4. Aucune condamnation ne sera prononcée ni aucune peine
exécutée à l’encontre d’une personne reconnue coupable d’une infraction pénale
commise en relation avec le conflit armé si ce n’est en vertu d’un jugement
préalable rendu par un tribunal impartial et régulièrement constitué, qui se
conforme aux principes généralement reconnus d’une procédure judiciaire
régulière comprenant les garanties suivantes :
a) la procédure disposera que tout prévenu
doit être informé sans délai des détails de l’infraction qui lui est imputée et
assurera au prévenu avant et pendant son procès tous les droits et moyens
nécessaires à sa défense;
b) nul ne peut être puni pour une
infraction si ce n’est sur la base d’une responsabilité pénale individuelle;
c) nul ne sera accusé ou condamné pour des
actions ou omissions qui ne constituaient pas un acte délictueux d’après le droit
national ou international qui lui était applicable au moment où elles ont été
commises. De même, il ne sera infligé aucune peine plus forte que celle qui
était applicable au moment où l’infraction a été commise. Si, postérieurement à
cette infraction, la loi prévoit l’application d’une peine plus légère, le
délinquant doit en bénéficier;
d) toute personne accusée d’une infraction
est présumée innocente jusqu’à ce que sa culpabilité ait été légalement établie;
e) toute personne accusée d’une infraction a
le droit d’être jugée en sa présence ;
f) nul ne peut être forcé de témoigner
contre lui-même ou de s’avouer coupable;
g) tout personne accusée d’une infraction a
le droit d’interroger ou de faire interroger les témoins à charge et d’obtenir
la comparution et l’interrogatoire des témoins à décharge dans les mêmes
conditions que les témoins à charge ;
h) aucune personne ne peut être poursuivie
ou punie par la même Partie pour une infraction ayant déjà fait l’objet d’un
jugement définitif d’acquittement ou de condamnation rendu conformément au même
droit et la même procédure judiciaire ;
i) toute personne accusée d’une infraction
a droit à ce que le jugement soit rendu publiquement ;
j) toute personne condamnée sera informée,
au moment de sa condamnation, de ses droits de recours judiciaires et autres
ainsi que des délais dans lesquels ils doivent être exercés.
5. Les femmes privées de liberté pour des motifs en relation
avec le conflit armé seront gardées dans des locaux séparés de ceux des hommes.
Elles seront placées sous la surveillance immédiate de femmes. Toutefois, si des
familles sont arrêtées, détenues ou internées, l’unité de ces familles sera
préservée autant que possible pour leur logement.
6. Les personnes arrêtées, détenues ou internées pour des motifs
en relation avec le conflit armé bénéficieront des protections accordées par le
présent article jusqu’à leur libération définitive, leur rapatriement ou leur
établissement, même après la fin du conflit armé.

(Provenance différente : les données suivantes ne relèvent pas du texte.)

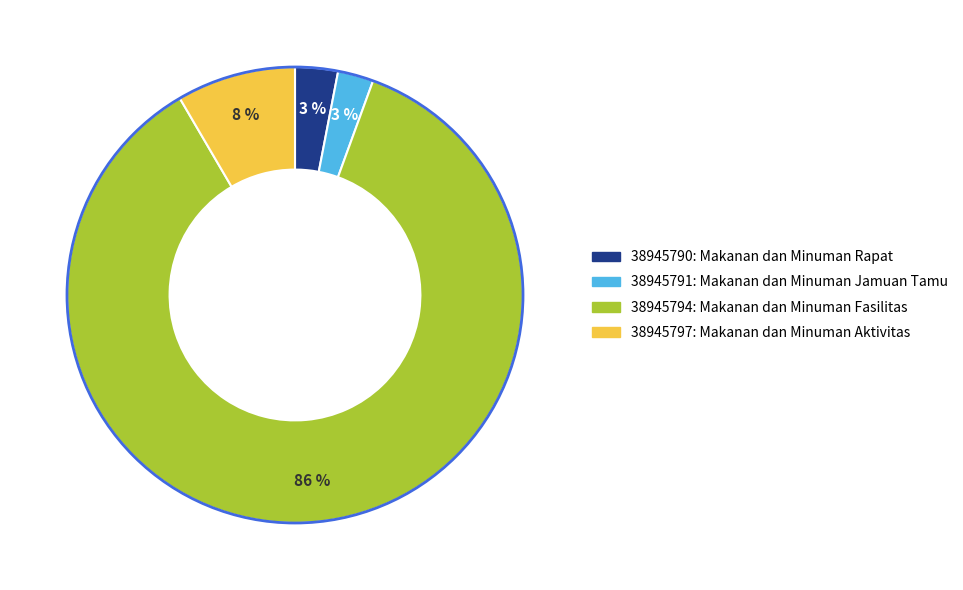

Is it true that 38945797 is 22% of the pie?

False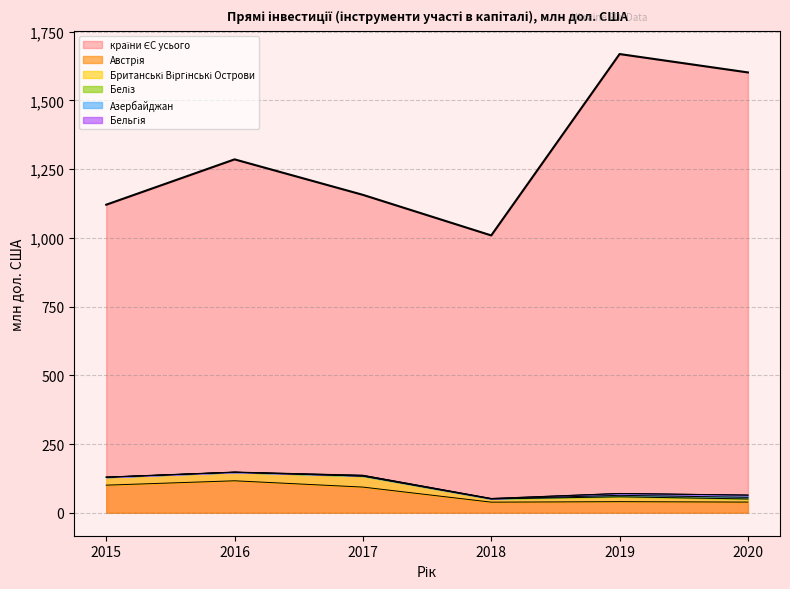

Reading left to right, what are all the values shown in this chart?

країни ЄС усього: 1120.4	1285.3	1156.2	1008.7	1668.3	1601.5
Австрія: 100.5	116.4	93.5	38.7	40.4	38.9
Британські Віргінські Острови: 28.6	30.8	39.9	11.7	17.7	11.3
Беліз: 0.1	0.3	0.1	0.2	5.4	6.0
Азербайджан: 0.5	0.2	2.4	1.1	6.7	8.0
Бельгія: 0.3	0.6	0.6	0.6	0.1	0.1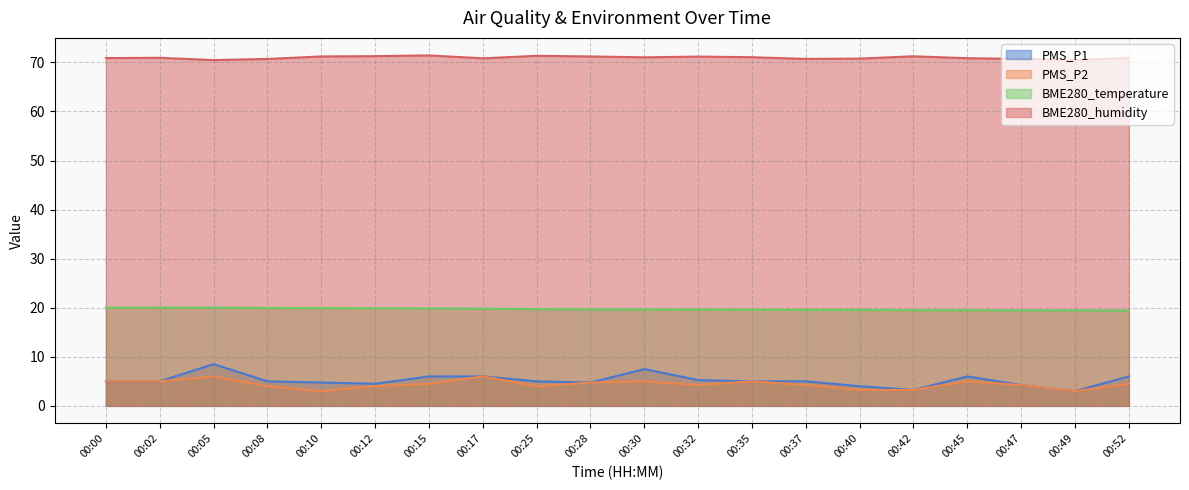

Reading left to right, extract all data points from this chart.

PMS_P1: 5.0	5.0	8.5	5.0	4.8	4.5	6.0	6.0	5.0	4.8	7.5	5.2	5.0	5.0	4.0	3.2	6.0	4.2	3.0	6.0
PMS_P2: 5.0	5.0	6.0	4.0	3.0	4.0	4.5	6.0	4.0	4.8	5.0	4.2	5.0	4.2	3.2	3.2	5.0	4.2	3.0	4.5
BME280_temperature: 20.0	20.1	20.0	20.0	19.9	19.9	19.9	19.8	19.7	19.7	19.6	19.6	19.6	19.6	19.5	19.5	19.5	19.4	19.4	19.4
BME280_humidity: 70.9	70.9	70.5	70.7	71.2	71.3	71.4	70.8	71.3	71.2	71.0	71.2	71.1	70.7	70.8	71.2	70.9	70.7	70.5	70.9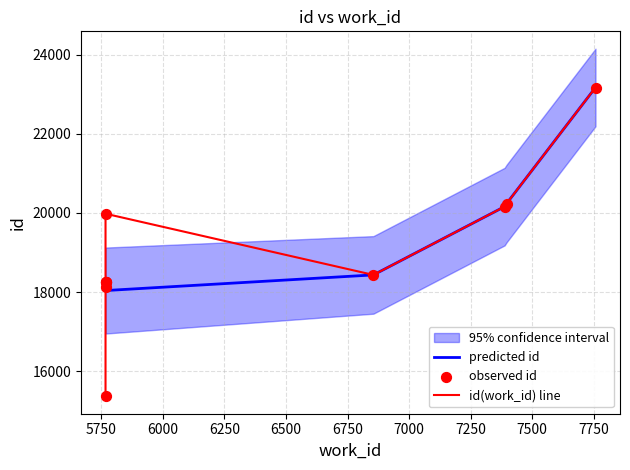

Which has a higher value, 7396 or 7757?

7757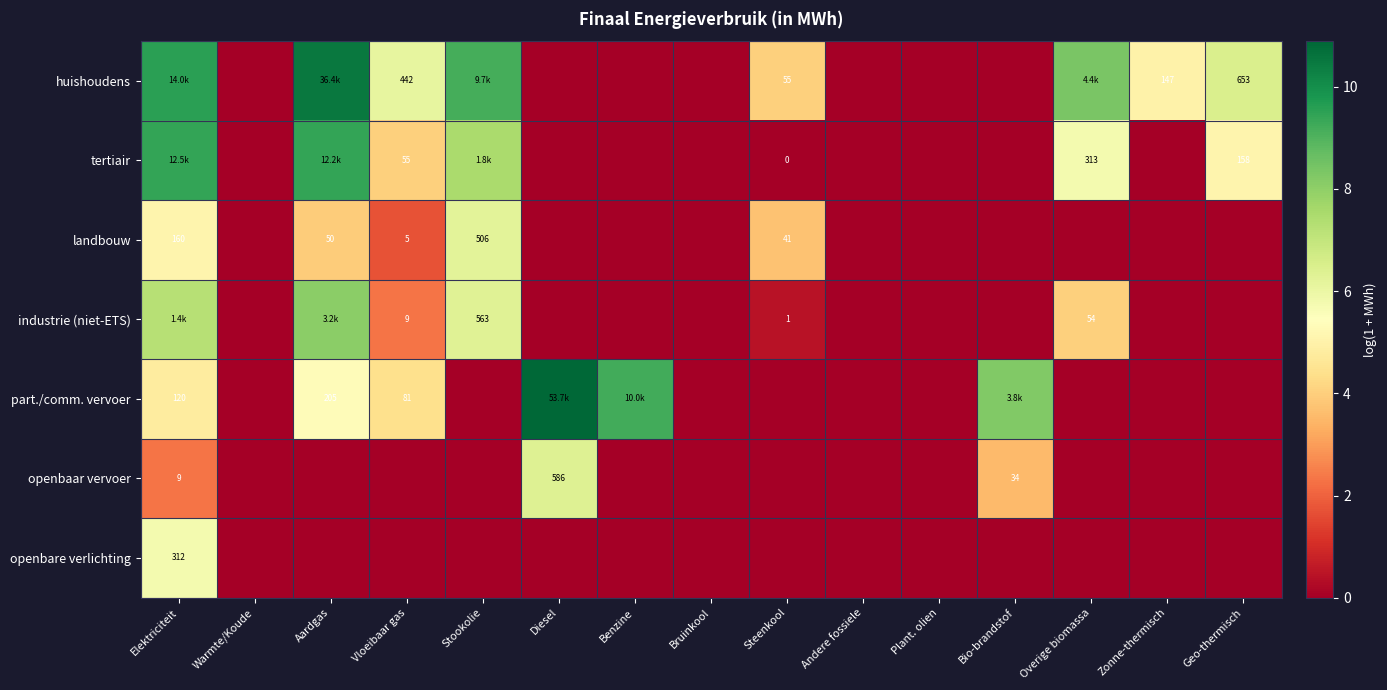

What is the greatest value displayed?

10.9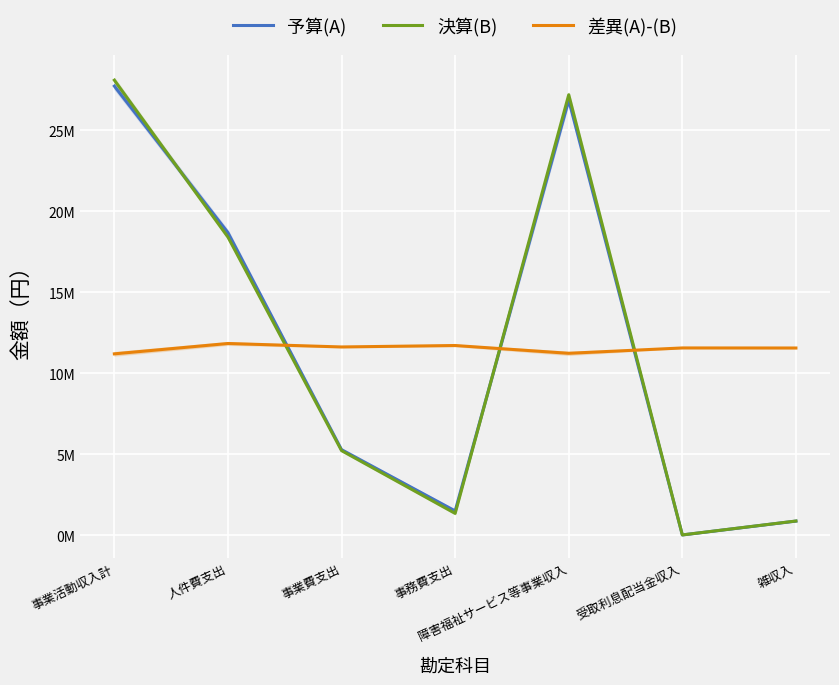

Where is 予算(A) nearest to the value 13861000?

人件費支出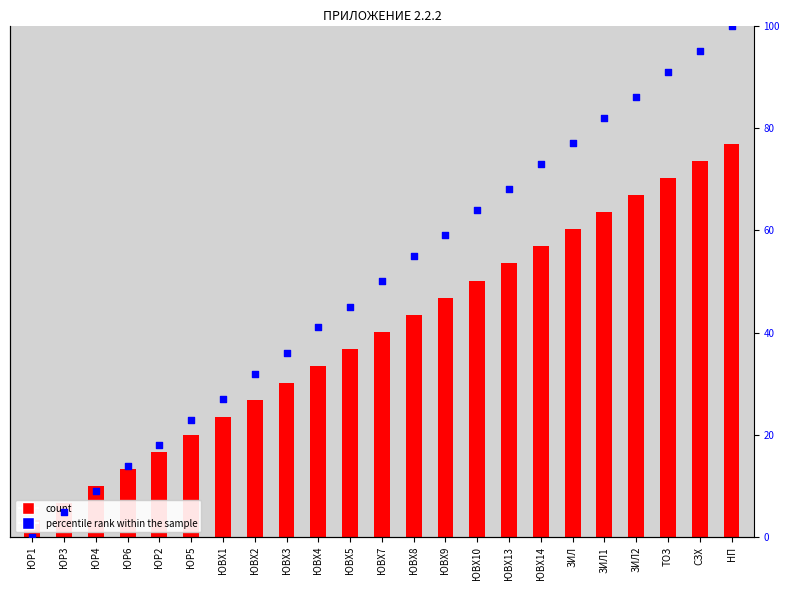

What is the total value across all series at НП?

123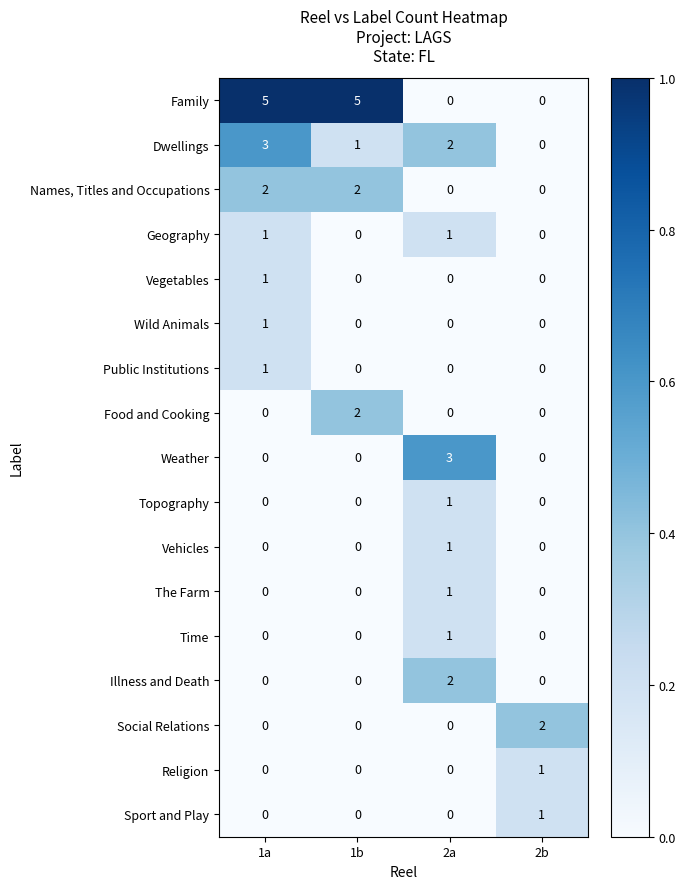

Is the value of Public Institutions at 2b greater than the value of Family at 1b?

No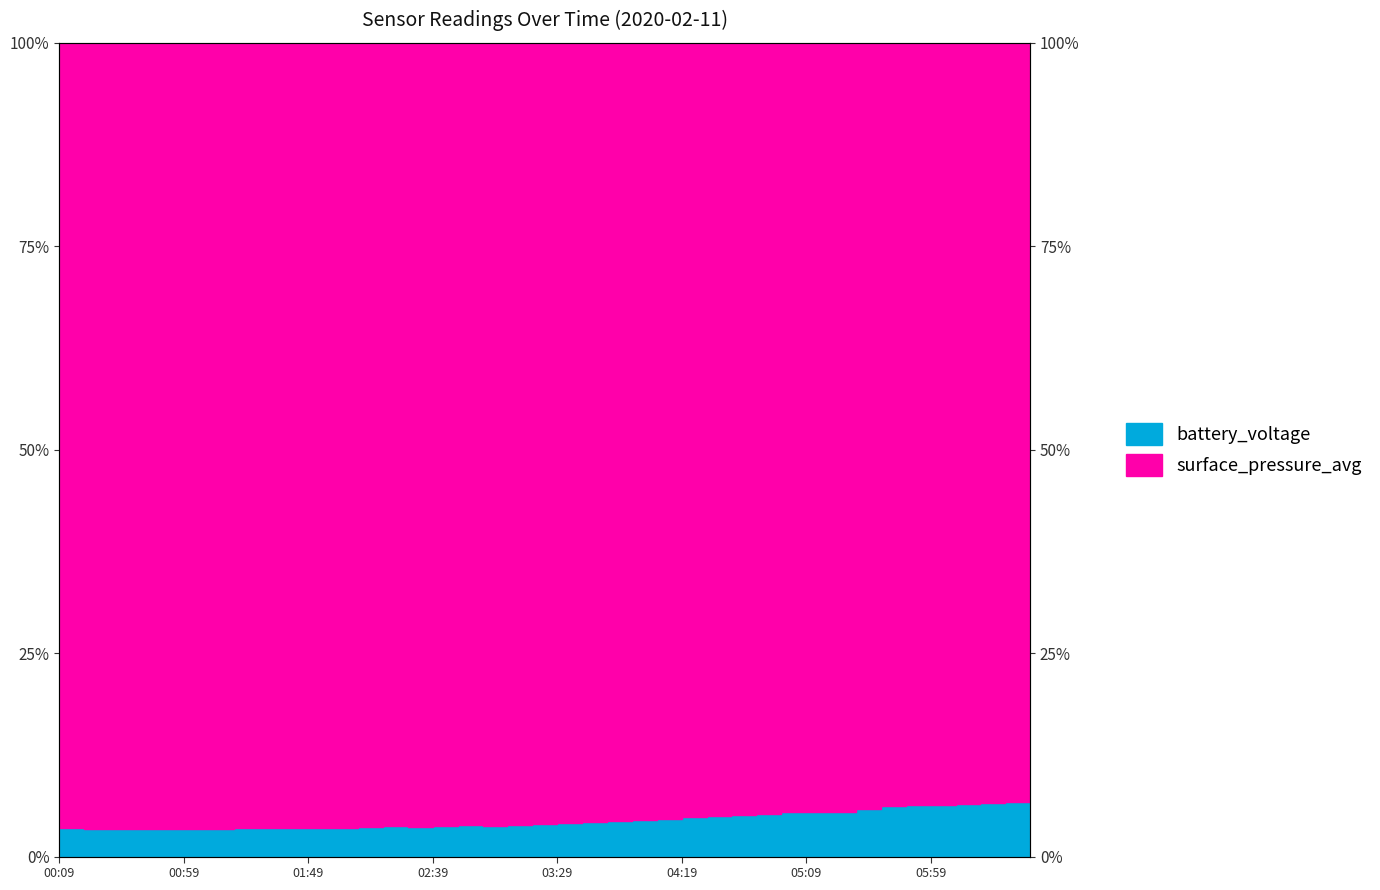

What is the difference between the maximum and minimum values?

3.6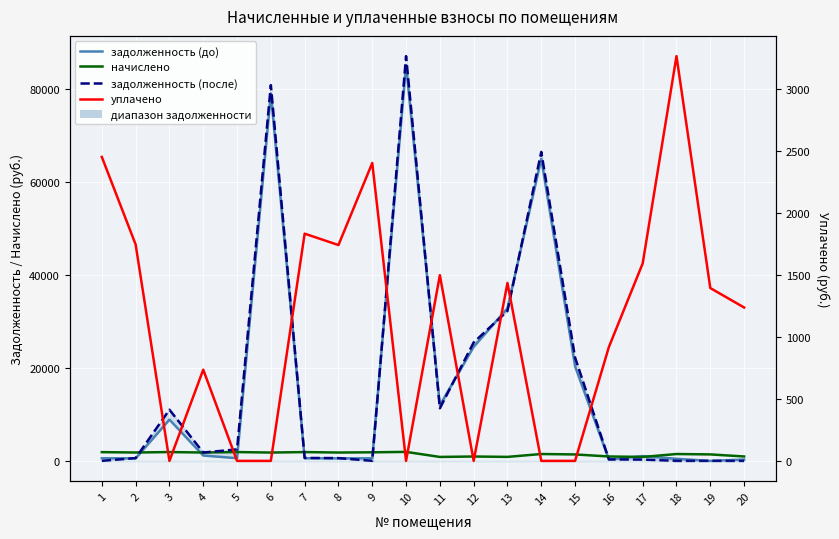

List the series in order of their peak value, highest first.

задолженность (после), задолженность (до), уплачено, начислено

7. Pour qu’il ne subsiste aucun doute en ce qui concerne la
poursuite et le jugement des personnes accusées de crimes de guerre ou de
crimes contre l’humanité, les principes suivants seront appliquées :
a) les personnes qui sont accusées de tels
crimes devraient être déférées aux fins de poursuite et de jugement conformément
aux règles du droit international applicable; et
b) toute personne qui ne bénéficie pas d’un
traitement plus favorable en vertu des Conventions ou du présent Protocole se
verra accorder le traitement prévu par le présent article, que les crimes dont
elle est accusée constituent ou non des infractions graves aux Conventions ou au
présent Protocole.
8. Aucune disposition du présent article ne peut être
interprétée comme limitant ou portant atteinte à toute autre disposition plus
favorable accordant, en vertu des règles du droit international applicable, une
plus grande protection aux personnes couvertes par le paragraphe 1».